#### DATA SUPPLIED ####

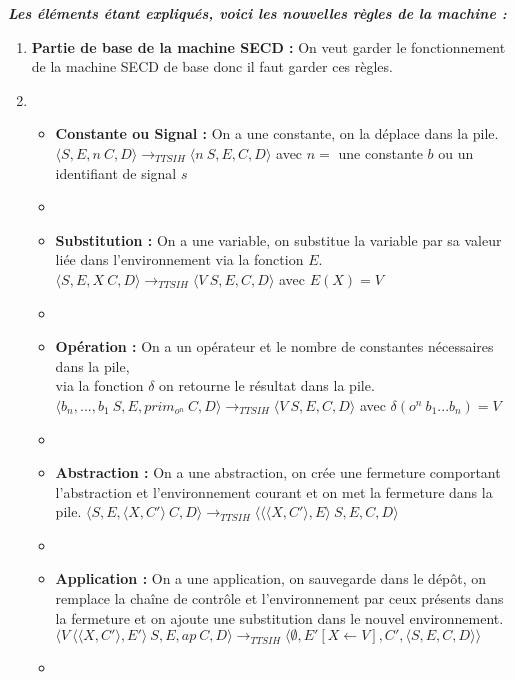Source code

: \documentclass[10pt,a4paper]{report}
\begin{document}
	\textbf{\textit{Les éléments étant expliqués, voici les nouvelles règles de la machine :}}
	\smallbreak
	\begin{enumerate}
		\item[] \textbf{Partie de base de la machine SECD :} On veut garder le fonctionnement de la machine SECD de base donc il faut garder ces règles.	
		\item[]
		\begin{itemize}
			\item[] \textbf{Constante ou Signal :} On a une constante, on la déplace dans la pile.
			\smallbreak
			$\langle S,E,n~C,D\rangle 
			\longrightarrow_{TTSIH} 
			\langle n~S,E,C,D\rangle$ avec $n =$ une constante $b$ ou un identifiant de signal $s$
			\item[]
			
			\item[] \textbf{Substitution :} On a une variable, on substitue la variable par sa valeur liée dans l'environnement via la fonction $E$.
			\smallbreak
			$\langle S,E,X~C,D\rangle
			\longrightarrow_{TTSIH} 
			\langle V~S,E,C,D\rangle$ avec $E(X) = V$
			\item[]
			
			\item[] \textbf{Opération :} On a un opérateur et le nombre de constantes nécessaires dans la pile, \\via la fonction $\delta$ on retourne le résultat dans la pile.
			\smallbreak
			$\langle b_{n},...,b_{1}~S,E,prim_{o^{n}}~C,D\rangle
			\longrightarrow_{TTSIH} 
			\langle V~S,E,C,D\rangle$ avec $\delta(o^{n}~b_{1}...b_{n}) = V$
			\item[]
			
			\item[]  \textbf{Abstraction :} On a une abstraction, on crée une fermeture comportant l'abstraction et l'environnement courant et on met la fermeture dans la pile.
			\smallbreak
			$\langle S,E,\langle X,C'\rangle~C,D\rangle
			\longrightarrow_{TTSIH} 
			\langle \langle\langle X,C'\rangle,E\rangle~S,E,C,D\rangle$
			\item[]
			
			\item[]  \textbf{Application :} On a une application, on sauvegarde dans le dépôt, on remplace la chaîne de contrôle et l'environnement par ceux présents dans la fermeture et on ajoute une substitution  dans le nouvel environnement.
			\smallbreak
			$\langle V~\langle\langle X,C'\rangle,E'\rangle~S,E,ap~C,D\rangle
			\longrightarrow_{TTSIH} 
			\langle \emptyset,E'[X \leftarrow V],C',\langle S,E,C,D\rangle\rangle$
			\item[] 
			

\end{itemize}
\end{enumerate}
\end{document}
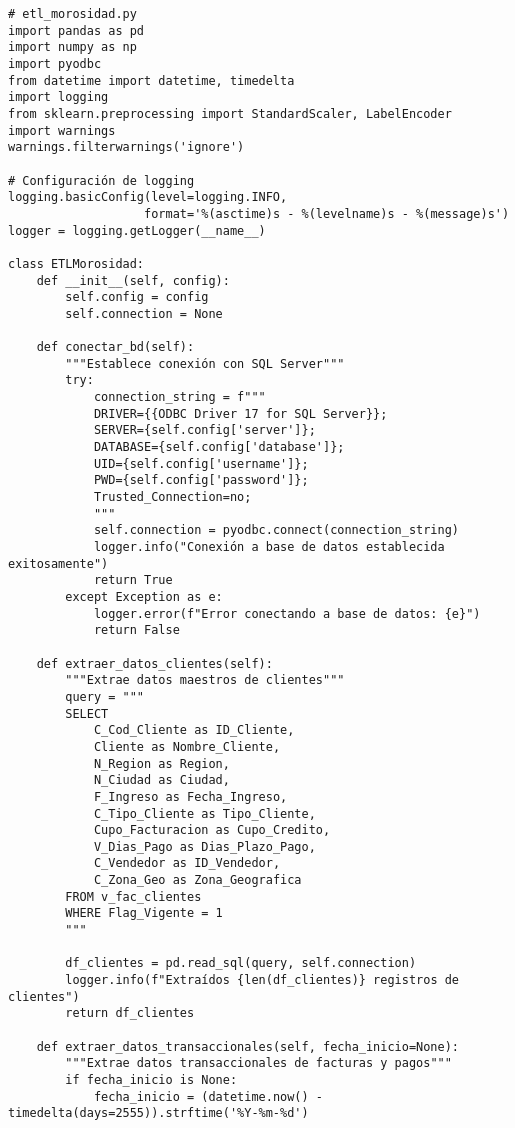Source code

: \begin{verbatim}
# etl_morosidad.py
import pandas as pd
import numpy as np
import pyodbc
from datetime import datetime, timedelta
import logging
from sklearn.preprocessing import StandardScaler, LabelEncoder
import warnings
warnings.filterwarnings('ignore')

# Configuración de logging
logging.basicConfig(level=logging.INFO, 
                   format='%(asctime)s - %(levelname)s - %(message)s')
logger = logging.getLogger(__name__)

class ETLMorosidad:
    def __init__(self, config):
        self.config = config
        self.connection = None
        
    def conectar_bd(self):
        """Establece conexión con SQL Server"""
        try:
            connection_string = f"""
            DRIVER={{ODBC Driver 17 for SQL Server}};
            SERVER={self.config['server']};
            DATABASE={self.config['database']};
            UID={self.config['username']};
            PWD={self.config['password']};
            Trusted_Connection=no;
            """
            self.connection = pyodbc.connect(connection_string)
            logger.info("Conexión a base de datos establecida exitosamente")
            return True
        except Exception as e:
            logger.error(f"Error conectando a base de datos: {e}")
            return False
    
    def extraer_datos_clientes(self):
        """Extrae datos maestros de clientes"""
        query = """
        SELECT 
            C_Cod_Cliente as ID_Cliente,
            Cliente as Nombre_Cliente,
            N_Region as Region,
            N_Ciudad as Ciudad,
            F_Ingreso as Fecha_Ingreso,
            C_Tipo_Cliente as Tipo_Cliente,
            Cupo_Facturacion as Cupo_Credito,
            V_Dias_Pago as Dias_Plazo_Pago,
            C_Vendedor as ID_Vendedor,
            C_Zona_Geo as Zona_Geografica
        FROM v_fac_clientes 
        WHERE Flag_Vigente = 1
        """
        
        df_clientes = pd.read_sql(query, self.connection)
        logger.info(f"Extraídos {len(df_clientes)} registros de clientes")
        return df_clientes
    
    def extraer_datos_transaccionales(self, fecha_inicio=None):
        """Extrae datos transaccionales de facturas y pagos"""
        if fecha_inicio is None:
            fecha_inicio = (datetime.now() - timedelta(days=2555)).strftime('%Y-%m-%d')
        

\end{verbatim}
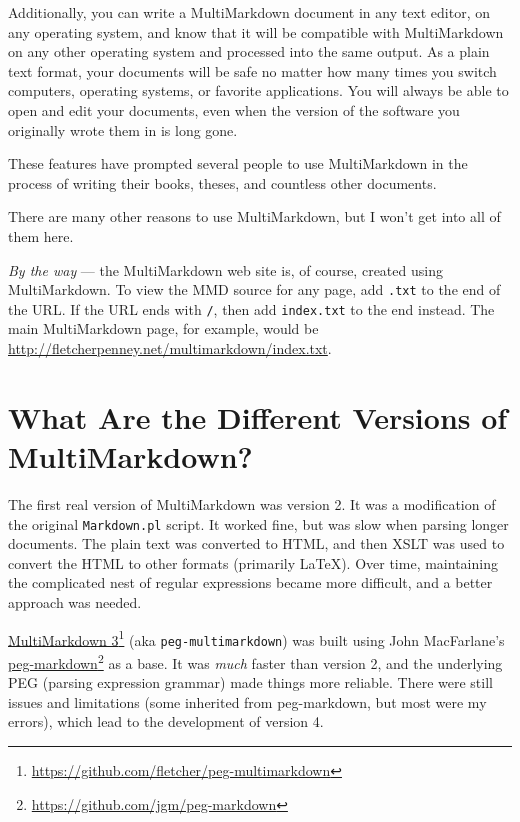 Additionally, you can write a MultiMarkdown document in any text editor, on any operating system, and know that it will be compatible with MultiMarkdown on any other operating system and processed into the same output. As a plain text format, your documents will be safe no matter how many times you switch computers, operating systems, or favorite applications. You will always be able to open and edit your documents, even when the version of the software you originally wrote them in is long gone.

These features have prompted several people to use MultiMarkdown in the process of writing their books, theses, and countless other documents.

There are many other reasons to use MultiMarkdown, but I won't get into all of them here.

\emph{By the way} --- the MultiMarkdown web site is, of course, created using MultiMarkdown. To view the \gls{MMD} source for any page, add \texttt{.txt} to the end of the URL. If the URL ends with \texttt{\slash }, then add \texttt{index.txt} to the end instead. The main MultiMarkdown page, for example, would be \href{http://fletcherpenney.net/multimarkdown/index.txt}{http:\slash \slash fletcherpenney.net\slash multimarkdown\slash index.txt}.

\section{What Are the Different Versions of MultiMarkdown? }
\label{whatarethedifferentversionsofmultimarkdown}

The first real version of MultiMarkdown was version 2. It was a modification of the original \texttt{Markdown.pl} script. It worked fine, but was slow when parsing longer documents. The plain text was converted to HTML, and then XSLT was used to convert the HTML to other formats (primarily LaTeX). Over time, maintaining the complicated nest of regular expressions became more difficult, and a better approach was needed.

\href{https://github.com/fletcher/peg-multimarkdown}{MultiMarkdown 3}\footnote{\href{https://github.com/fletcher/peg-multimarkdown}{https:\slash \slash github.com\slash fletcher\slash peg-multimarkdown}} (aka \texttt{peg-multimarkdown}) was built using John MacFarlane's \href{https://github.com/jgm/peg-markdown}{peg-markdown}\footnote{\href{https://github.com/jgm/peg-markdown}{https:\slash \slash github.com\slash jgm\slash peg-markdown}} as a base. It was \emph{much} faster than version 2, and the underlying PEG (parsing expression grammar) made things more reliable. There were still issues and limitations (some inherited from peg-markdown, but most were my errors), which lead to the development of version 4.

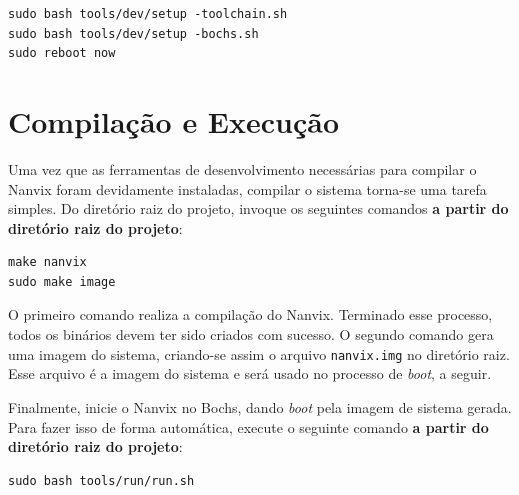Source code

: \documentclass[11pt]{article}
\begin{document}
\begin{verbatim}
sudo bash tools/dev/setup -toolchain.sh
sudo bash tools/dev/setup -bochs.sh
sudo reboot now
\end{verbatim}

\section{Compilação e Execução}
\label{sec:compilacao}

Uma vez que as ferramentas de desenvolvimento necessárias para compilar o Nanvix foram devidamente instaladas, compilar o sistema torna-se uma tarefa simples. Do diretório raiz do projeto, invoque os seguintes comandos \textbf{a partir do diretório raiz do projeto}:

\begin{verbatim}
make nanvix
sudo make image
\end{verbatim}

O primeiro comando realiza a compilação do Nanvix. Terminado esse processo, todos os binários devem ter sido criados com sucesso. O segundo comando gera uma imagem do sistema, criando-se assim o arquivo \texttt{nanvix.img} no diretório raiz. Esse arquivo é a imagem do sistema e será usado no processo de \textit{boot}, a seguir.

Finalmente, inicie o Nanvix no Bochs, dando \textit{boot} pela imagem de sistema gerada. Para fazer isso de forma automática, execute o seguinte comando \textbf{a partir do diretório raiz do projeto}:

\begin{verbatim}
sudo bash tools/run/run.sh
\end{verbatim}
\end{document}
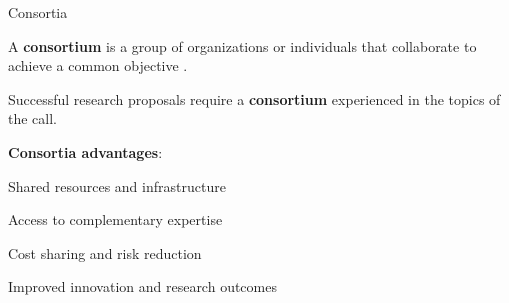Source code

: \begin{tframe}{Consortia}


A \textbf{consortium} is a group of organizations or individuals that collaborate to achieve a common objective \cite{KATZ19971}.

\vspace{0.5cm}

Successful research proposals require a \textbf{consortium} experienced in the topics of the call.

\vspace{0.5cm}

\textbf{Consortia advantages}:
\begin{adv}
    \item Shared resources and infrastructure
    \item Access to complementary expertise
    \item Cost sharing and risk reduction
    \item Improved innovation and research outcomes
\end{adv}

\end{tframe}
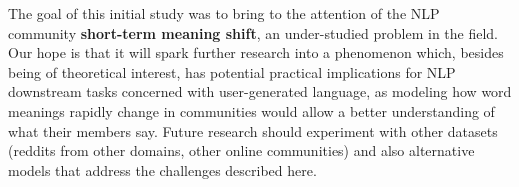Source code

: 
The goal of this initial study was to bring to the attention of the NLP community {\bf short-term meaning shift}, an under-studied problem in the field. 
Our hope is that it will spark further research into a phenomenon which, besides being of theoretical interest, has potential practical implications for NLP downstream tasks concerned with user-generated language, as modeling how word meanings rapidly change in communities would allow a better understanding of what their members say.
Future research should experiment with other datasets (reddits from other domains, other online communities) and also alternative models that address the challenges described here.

####

**PROBLEM TO WORK ON:**
Gather all lines from the records above in which "textit" appears.

**TASK ANSWER:**
	\textbf{\textit{Les éléments étant expliqués, voici les nouvelles règles de la machine :}}
O primeiro comando realiza a compilação do Nanvix. Terminado esse processo, todos os binários devem ter sido criados com sucesso. O segundo comando gera uma imagem do sistema, criando-se assim o arquivo \texttt{nanvix.img} no diretório raiz. Esse arquivo é a imagem do sistema e será usado no processo de \textit{boot}, a seguir.
Finalmente, inicie o Nanvix no Bochs, dando \textit{boot} pela imagem de sistema gerada. Para fazer isso de forma automática, execute o seguinte comando \textbf{a partir do diretório raiz do projeto}:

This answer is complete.